The crypto lending market has become more transparent than ever — led by the likes of Tether, Nexo and Galaxy — and has just hit an aggregate loan book of nearly $25 billion outstanding in the third quarter.

The size of the crypto lending market has increased by more than 200% since the beginning of 2024, according to Galaxy Research. Its latest quarter puts it at its highest since its peak in Q1 2022.

However, it has yet to return to its peak of $37 billion then.

The main difference between then and now is the number of new centralized finance lending platforms and much more transparency, said Galaxy’s head of research, Alex Thorn.

Thorn said on Sunday he was proud of the chart and the transparency of its contributors, adding that it is a “big change from prior market cycles.”

The crypto lending landscape has seen many new platforms in the past three years. Source: Alex Thorn

Tether and new players dominate CeFi lending market

The CeFi lending landscape was dominated by a handful of platforms during the previous market cycle peak.

These included Genesis, BlockFi, Celsius and Voyager, all of which were significantly impacted by their exposure to the exchange FTX, which collapsed in November 2022. 

Celsius had already filed for bankruptcy in July 2022, before the demise of FTX, primarily due to exposure to Three Arrows Capital.

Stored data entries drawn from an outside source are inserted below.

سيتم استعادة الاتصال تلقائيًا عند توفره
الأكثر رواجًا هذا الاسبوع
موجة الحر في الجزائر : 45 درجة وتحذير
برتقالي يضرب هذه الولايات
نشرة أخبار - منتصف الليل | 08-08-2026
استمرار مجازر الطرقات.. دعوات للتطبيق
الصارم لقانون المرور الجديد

Related: Stablecoin giant Tether backs Ledn, targets global crypto lending

However, Thorn argues that following the exit of many FTX-linked platforms, the vacuum has been filled by more transparent players and healthier practices.

Stablecoin issuer Tether has $14.6 billion of open loans, or 60% market share, as of Sept. 30. Nexo and Galaxy were second and third, respectively, with $2 billion and $1.8 billion in loans, reported Galaxy.

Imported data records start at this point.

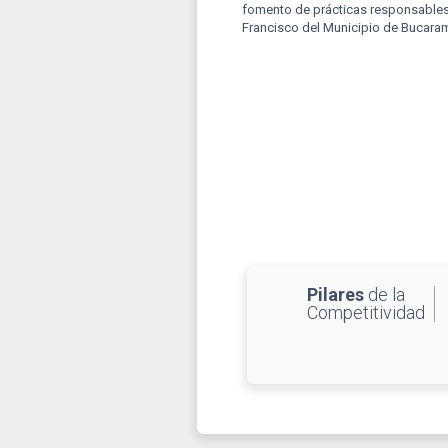
fomento de prácticas responsables
Francisco del Municipio de Bucara
Pilares
de la
Competitividad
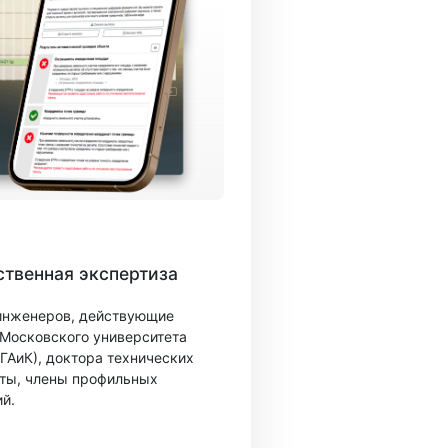
твенная экспертиза
 инженеров, действующие
 Московского университета
ГАиК), доктора технических
ты, члены профильных
й.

Tether publishes quarterly attestations, while Galaxy and Coinbase data are presented in the form of public financial reports. Nexo proactively provides data to Galaxy Research, said Thorn.

CeFi lenders have also become far more conservative after the 2022 collapses.

Uncollateralized lending has largely disappeared as surviving firms adopted stricter risk controls, full collateralization standards and greater transparency to pursue public listings and institutional capital.

DeFi lending hits an all-time high 

Meanwhile, the dollar-denominated value of outstanding loans on decentralized finance applications reached another new quarter-end all-time high in Q3, growing by 54.8% to $41 billion, as reported by Galaxy last month. 

Combining DeFi apps with CeFi lending venues, there were $65.4 billion of outstanding crypto-collateralized borrows at quarter-end, a new all-time high, it noted.